___ Data provided

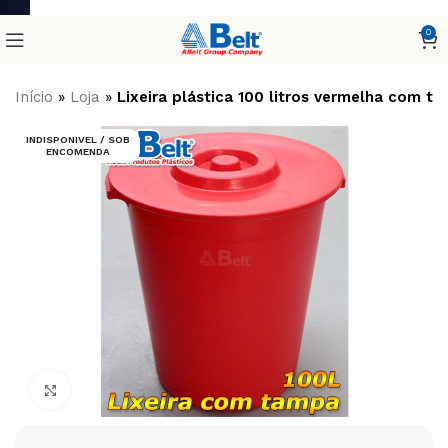
0
Início
»
Loja
»
Lixeira plástica 100 litros vermelha com t
INDISPONIVEL / SOB
ENCOMENDA
Clique para ampliar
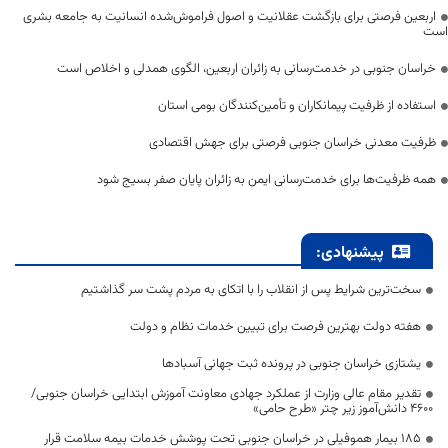
اربعین فرصتی برای بازگشت عقلانیت و اصول فراموش‌شده انسانیت به جامعه بشری
است
خراسان جنوبی در خدمت‌رسانی به زائران اربعین، الگوی همدلی و اخلاص است
استفاده از ظرفیت پیمانکاران و تأمین‌کنندگان بومی استان
ظرفیت معدنی خراسان جنوبی فرصتی برای جهش اقتصادی
همه ظرفیت‌ها برای خدمت‌رسانی ایمن به زائران پایان صفر بسیج شود
پیشنهادی:
سخت‌ترین شرایط پس از انقلاب را با اتکای به مردم پشت سر گذاشتیم
هفته دولت بهترین فرصت برای تبیین خدمات نظام و دولت
یشتازی خراسان جنوبی در پرونده ثبت جهانی آسبادها
تقدیر مقام عالی وزارت از عملکرد جهادی معاونت آموزش ابتدایی خراسان جنوبی/
۴۶۰۰ دانش‌آموز زیر چتر «طرح حامی»
۱۸۵ بیمار هموفیلی در خراسان جنوبی تحت پوشش خدمات بیمه سلامت قرار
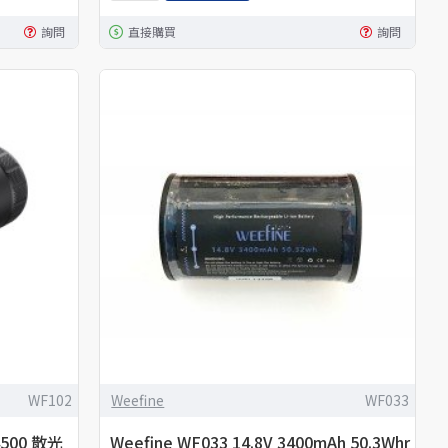
詢問
直接購買
詢問
WF102
Weefine
WF033
 4500 散光
Weefine WF033 14.8V 3400mAh 50.3Whr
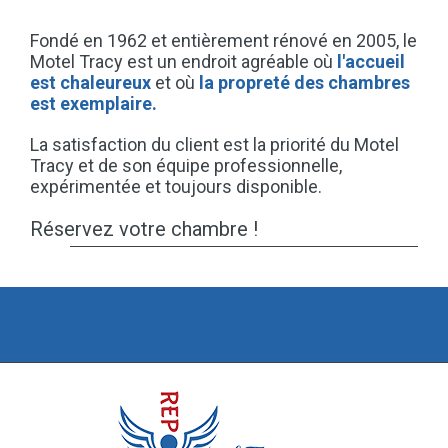
Fondé en 1962 et entièrement rénové en 2005, le
Motel Tracy est un endroit agréable où
l'accueil
est chaleureux
et où
la propreté des chambres
est exemplaire.
La satisfaction du client est la priorité du Motel
Tracy et de son équipe professionnelle,
expérimentée et toujours disponible.
Réservez votre chambre !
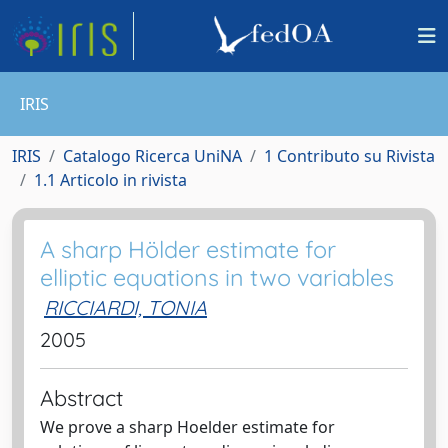
IRIS
IRIS
Catalogo Ricerca UniNA
1 Contributo su Rivista
1.1 Articolo in rivista
A sharp Hölder estimate for
elliptic equations in two variables
RICCIARDI, TONIA
2005
Abstract
We prove a sharp Hoelder estimate for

______

Skipping all images, print the data above a second time exactly.

[Answer to this exercise]:
0
Início
»
Loja
»
Lixeira plástica 100 litros vermelha com t
INDISPONIVEL / SOB
ENCOMENDA
Clique para ampliar
اربعین فرصتی برای بازگشت عقلانیت و اصول فراموش‌شده انسانیت به جامعه بشری
است
خراسان جنوبی در خدمت‌رسانی به زائران اربعین، الگوی همدلی و اخلاص است
استفاده از ظرفیت پیمانکاران و تأمین‌کنندگان بومی استان
ظرفیت معدنی خراسان جنوبی فرصتی برای جهش اقتصادی
همه ظرفیت‌ها برای خدمت‌رسانی ایمن به زائران پایان صفر بسیج شود
پیشنهادی:
سخت‌ترین شرایط پس از انقلاب را با اتکای به مردم پشت سر گذاشتیم
هفته دولت بهترین فرصت برای تبیین خدمات نظام و دولت
یشتازی خراسان جنوبی در پرونده ثبت جهانی آسبادها
تقدیر مقام عالی وزارت از عملکرد جهادی معاونت آموزش ابتدایی خراسان جنوبی/
۴۶۰۰ دانش‌آموز زیر چتر «طرح حامی»
۱۸۵ بیمار هموفیلی در خراسان جنوبی تحت پوشش خدمات بیمه سلامت قرار
詢問
直接購買
詢問
WF102
Weefine
WF033
 4500 散光
Weefine WF033 14.8V 3400mAh 50.3Whr
Fondé en 1962 et entièrement rénové en 2005, le
Motel Tracy est un endroit agréable où
l'accueil
est chaleureux
et où
la propreté des chambres
est exemplaire.
La satisfaction du client est la priorité du Motel
Tracy et de son équipe professionnelle,
expérimentée et toujours disponible.
Réservez votre chambre !
IRIS
IRIS
Catalogo Ricerca UniNA
1 Contributo su Rivista
1.1 Articolo in rivista
A sharp Hölder estimate for
elliptic equations in two variables
RICCIARDI, TONIA
2005
Abstract
We prove a sharp Hoelder estimate for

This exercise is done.